Two Dimensional Diffusion Equation.
The software uses the Successive Over - Relaxation (SOR) method to update a matrix. This matrix can be thought as the electric potential in a square area, or the temperature gradient in a room. This particular implementation has Fixed boundary conditions.
The parameter alpha determines the ammount of "overshooting" that the algorithm will do every iteration. A very big alpha (greater than 2) will make the algoritm totally unstable. alphas between 1 and 2 will make the algoritm to oscillate when it gets closer to the answer, but it will converge faster.
The Desired error parameter will determine the threshold for the termination criteria (when the measured error is below the desired error)
About the Software:
Compiled in VC++ 6.0, Win NT 4.0 using MFC.
Download the software 2DDiffexe.zip 149 KB or 2DDiff.exe 300 KB
Download the VC project 2DDiff.zip 51 KB
Usage:
Select a Matrix size (maximum 500,) for the square matrix. The matrix can hold float
values ranging from -1 to 1. (i.e. -1 = cold, 1 = hot, or -1 = negative potential, 1=
positive potential). The default matrix has two walls filled with zeroes, one with 1's and
one with -1's. The values at the walls are fixed during the whole simulation (the program
never changes them) but the user can change them when drawing new values.
To start the simulation press "Go!". The speed can be changed using the scroll control.

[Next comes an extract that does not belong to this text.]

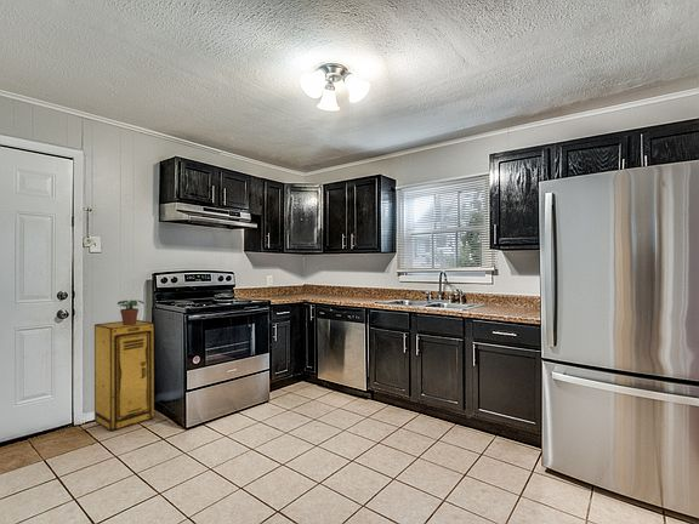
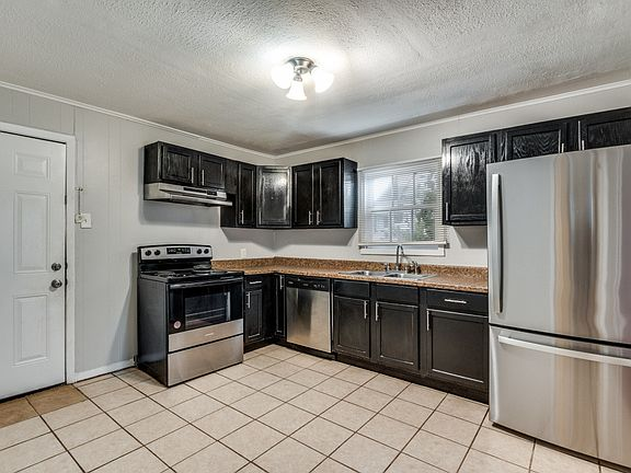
- storage cabinet [93,319,155,433]
- potted plant [116,298,146,325]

To draw new values, select the "drawing value" moving the horizonal scroll control (the value to be drawn is shown below) and use the mouse and the left button to draw over the image. The values drawn on the walls (or boundaries) will not be changed by the algorithm.
The desired error will be the threshold for the maximum error allowed. When the computed error falls below it, the iteration stop.